WORK ORDER:
All entries below need to be written out exactly, but without their pictures.

PROVIDED ENTRIES:
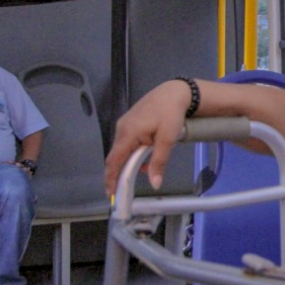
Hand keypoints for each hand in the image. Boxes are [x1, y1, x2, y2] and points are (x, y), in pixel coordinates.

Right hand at [105, 79, 192, 194]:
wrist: (174, 92)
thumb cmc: (171, 113)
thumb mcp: (167, 139)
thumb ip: (159, 162)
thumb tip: (155, 184)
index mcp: (128, 133)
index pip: (114, 160)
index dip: (111, 178)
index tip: (110, 193)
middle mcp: (122, 129)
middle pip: (116, 156)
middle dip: (120, 173)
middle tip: (124, 189)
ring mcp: (125, 124)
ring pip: (122, 149)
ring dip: (130, 162)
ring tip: (143, 170)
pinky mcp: (130, 122)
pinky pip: (127, 142)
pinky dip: (133, 153)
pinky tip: (146, 157)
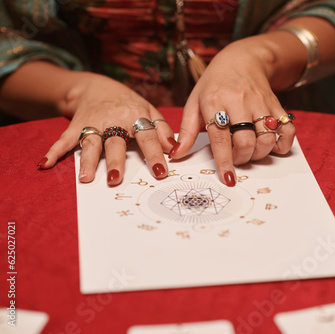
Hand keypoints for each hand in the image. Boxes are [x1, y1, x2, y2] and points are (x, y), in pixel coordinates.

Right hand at [37, 73, 177, 185]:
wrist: (97, 86)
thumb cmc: (128, 103)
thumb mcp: (149, 110)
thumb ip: (162, 129)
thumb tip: (175, 148)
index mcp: (136, 117)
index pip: (148, 138)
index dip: (155, 155)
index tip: (160, 172)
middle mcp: (114, 121)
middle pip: (115, 143)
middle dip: (115, 161)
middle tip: (115, 179)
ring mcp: (93, 123)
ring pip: (91, 143)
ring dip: (88, 160)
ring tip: (86, 178)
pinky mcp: (77, 126)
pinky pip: (65, 139)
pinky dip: (54, 151)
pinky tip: (45, 164)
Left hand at [169, 36, 295, 185]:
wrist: (241, 60)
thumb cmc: (214, 85)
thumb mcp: (194, 102)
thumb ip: (186, 131)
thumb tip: (176, 155)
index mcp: (214, 100)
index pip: (220, 137)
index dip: (224, 161)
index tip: (228, 178)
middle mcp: (239, 100)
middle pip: (246, 141)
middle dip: (242, 158)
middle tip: (236, 158)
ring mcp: (260, 102)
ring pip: (266, 138)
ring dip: (259, 153)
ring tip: (250, 152)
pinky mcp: (276, 104)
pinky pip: (287, 129)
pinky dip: (283, 144)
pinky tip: (273, 146)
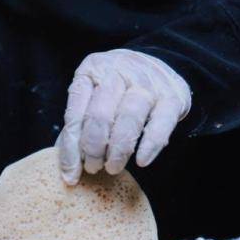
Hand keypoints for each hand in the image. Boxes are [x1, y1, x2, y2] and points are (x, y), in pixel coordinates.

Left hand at [56, 49, 190, 184]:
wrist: (161, 65)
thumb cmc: (120, 88)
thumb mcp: (95, 94)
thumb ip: (80, 124)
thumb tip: (67, 166)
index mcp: (92, 70)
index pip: (75, 113)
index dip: (71, 148)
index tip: (70, 175)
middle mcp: (118, 71)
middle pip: (100, 115)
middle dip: (93, 149)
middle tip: (94, 168)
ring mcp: (147, 82)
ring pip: (128, 119)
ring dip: (118, 151)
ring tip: (113, 167)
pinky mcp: (172, 96)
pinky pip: (159, 125)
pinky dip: (149, 146)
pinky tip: (141, 161)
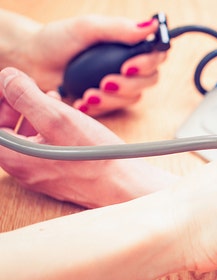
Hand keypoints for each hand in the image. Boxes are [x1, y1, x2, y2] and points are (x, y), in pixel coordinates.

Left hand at [0, 67, 175, 207]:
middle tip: (33, 88)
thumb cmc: (95, 157)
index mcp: (14, 156)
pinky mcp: (59, 174)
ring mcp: (40, 173)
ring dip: (32, 113)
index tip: (14, 82)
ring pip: (23, 137)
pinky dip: (48, 128)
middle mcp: (22, 168)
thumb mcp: (58, 118)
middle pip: (4, 130)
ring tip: (52, 99)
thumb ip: (25, 95)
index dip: (1, 98)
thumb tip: (7, 78)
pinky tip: (67, 119)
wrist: (126, 185)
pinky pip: (42, 147)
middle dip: (14, 104)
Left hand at [10, 13, 166, 115]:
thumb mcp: (87, 28)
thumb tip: (151, 25)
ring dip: (112, 98)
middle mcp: (128, 64)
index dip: (149, 63)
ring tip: (88, 94)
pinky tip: (82, 102)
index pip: (157, 54)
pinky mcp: (107, 101)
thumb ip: (119, 28)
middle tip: (106, 82)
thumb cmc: (57, 40)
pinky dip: (98, 108)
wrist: (32, 61)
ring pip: (133, 97)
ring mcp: (119, 84)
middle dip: (130, 85)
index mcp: (129, 43)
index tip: (129, 66)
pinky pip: (114, 110)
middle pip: (150, 80)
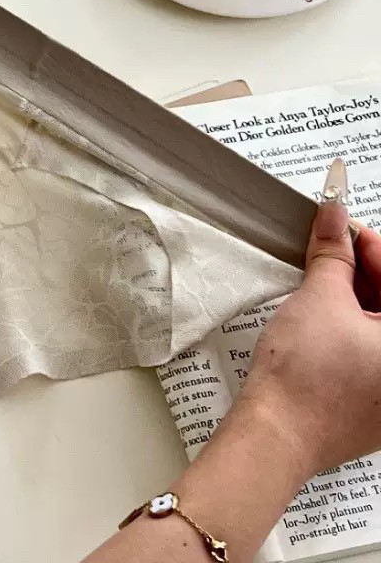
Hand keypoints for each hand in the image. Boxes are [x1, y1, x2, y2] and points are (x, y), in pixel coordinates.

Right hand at [237, 172, 380, 477]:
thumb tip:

EXPECTED ANSWER:
Hand keypoints for each hand in the image. Boxes are [x1, y1, x2, y2] and points are (x, y), in pixel coordinates.

Right hand at [105, 79, 192, 194]:
wrist: (174, 92)
thumb cmc: (171, 113)
thumb mcp: (167, 139)
thumb ip: (159, 162)
thumb tip: (155, 184)
index mcp: (128, 133)
index pip: (114, 160)
index dip: (111, 178)
index tip: (110, 193)
middle mcp: (122, 129)
middle pip: (116, 156)
middle dip: (120, 173)
middle tip: (124, 189)
ring mcp: (125, 124)
ring pip: (122, 149)
ring dip: (130, 162)
ring tip: (143, 170)
pinky mcp: (130, 122)
pinky pip: (127, 142)
pinky dip: (133, 153)
pinky tip: (146, 157)
Hand keypoints for each hand in the image. Boxes are [x1, y1, x2, y2] and points are (x, y), in pixel coordinates.

Right hand at [37, 73, 177, 185]:
wrist: (97, 86)
thumb cmc: (128, 103)
thumb mcp: (149, 110)
thumb ip: (162, 129)
thumb tip: (175, 148)
index mcp: (136, 117)
index pip: (148, 138)
index dip: (155, 155)
index tip: (160, 172)
middle mcp: (114, 121)
middle pip: (115, 143)
middle dip: (115, 161)
middle tip: (115, 179)
ring mcp: (93, 123)
ring pip: (91, 143)
ring dip: (88, 160)
ring tip: (86, 178)
pinky mcp: (77, 126)
pinky pip: (65, 139)
pinky dip: (54, 151)
pinky tip: (45, 164)
Left hand at [169, 36, 295, 185]:
wrist: (241, 60)
thumb cmc: (214, 85)
thumb mcp: (194, 102)
thumb ip: (186, 131)
thumb tip: (176, 155)
index mcp: (214, 100)
index pip: (220, 137)
index dip: (224, 161)
index tip: (228, 178)
middle mcp: (239, 100)
middle pip: (246, 141)
middle dip: (242, 158)
middle tip: (236, 158)
ring mcp: (260, 102)
ring pip: (266, 138)
ring dip: (259, 153)
ring tip: (250, 152)
pinky mcp: (276, 104)
pinky pip: (287, 129)
pinky dip: (283, 144)
pinky tip: (273, 146)
Hand keypoints for each hand in the image. Boxes are [x1, y1, x2, y2] and points are (x, y), in pixel coordinates.

Left hand at [56, 49, 190, 184]:
wrist: (161, 65)
thumb cmc: (120, 88)
thumb mcp: (95, 94)
thumb ip: (80, 124)
thumb tip: (67, 166)
index mcp: (92, 70)
index pip: (75, 113)
index dip: (71, 148)
index tip: (70, 175)
middle mcp: (118, 71)
middle pip: (100, 115)
middle dip: (93, 149)
middle tip: (94, 168)
ring mcp: (147, 82)
ring pip: (128, 119)
ring dip: (118, 151)
ring tip: (113, 167)
pinky mcp: (172, 96)
pinky pip: (159, 125)
pinky dip: (149, 146)
pinky tip: (141, 161)
Hand keypoints for each hand in the image. Boxes are [x1, y1, x2, y2] and points are (x, y), in pixel coordinates.

Left hand at [0, 67, 175, 207]:
middle tip: (33, 88)
thumb cmc: (95, 157)
index mcp: (14, 156)
pinky mcp: (59, 174)
ring mcp: (40, 173)
ring dip: (32, 113)
index tip: (14, 82)
ring pip: (23, 137)
pinky dip: (48, 128)
middle mcp: (22, 168)
thumb mcp: (58, 118)
middle pip: (4, 130)
ring tip: (52, 99)
thumb ip: (25, 95)
index dip: (1, 98)
thumb tip: (7, 78)
pinky tip: (67, 119)
wrist: (126, 185)
pinky pip: (42, 147)
middle dip: (14, 104)
Left hand at [10, 13, 166, 115]:
thumb mcp: (87, 28)
thumb tip: (151, 25)
ring dip: (112, 98)
middle mcp: (128, 64)
index dip: (149, 63)
ring tip: (88, 94)
pinky tip: (82, 102)
index pip: (157, 54)
pinky mcp: (107, 101)
thumb ip: (119, 28)
middle tip: (106, 82)
thumb cmc: (57, 40)
pinky dip: (98, 108)
wrist: (32, 61)
ring pip: (133, 97)
ring mcp: (119, 84)
middle dip: (130, 85)
index mcp: (129, 43)
index tip: (129, 66)
pinky pip: (114, 110)
middle pip: (150, 80)
Hand keypoints for each hand in the image. Boxes are [x1, y1, x2, y2] and points are (x, y), in pixel coordinates.

Right hand at [237, 172, 380, 477]:
thumb tip:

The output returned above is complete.